> _Task objective_:
Repeat the listing exactly. Do not carry over any pictures.

> _Dataset excerpt_:
* * * *
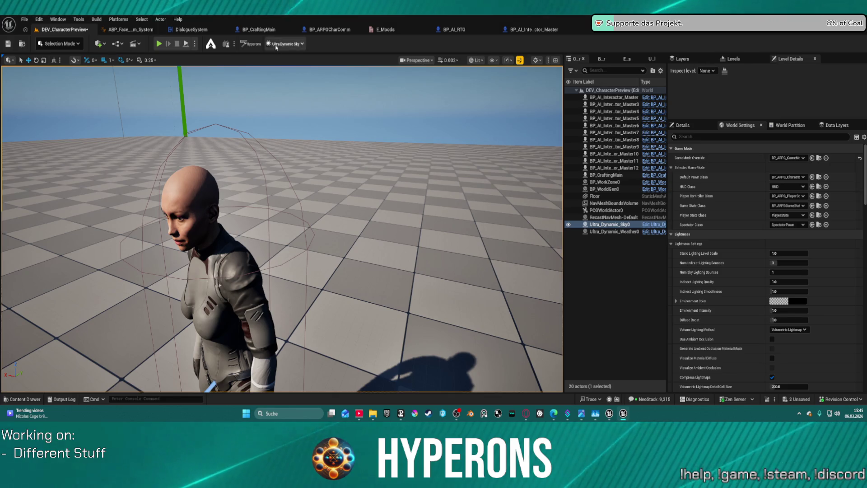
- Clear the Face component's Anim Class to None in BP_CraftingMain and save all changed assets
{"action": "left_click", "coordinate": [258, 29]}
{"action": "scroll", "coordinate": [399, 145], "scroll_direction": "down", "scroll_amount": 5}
* * * *
> _Solution_:
- Clear the Face component's Anim Class to None in BP_CraftingMain and save all changed assets
{"action": "left_click", "coordinate": [258, 29]}
{"action": "scroll", "coordinate": [399, 145], "scroll_direction": "down", "scroll_amount": 5}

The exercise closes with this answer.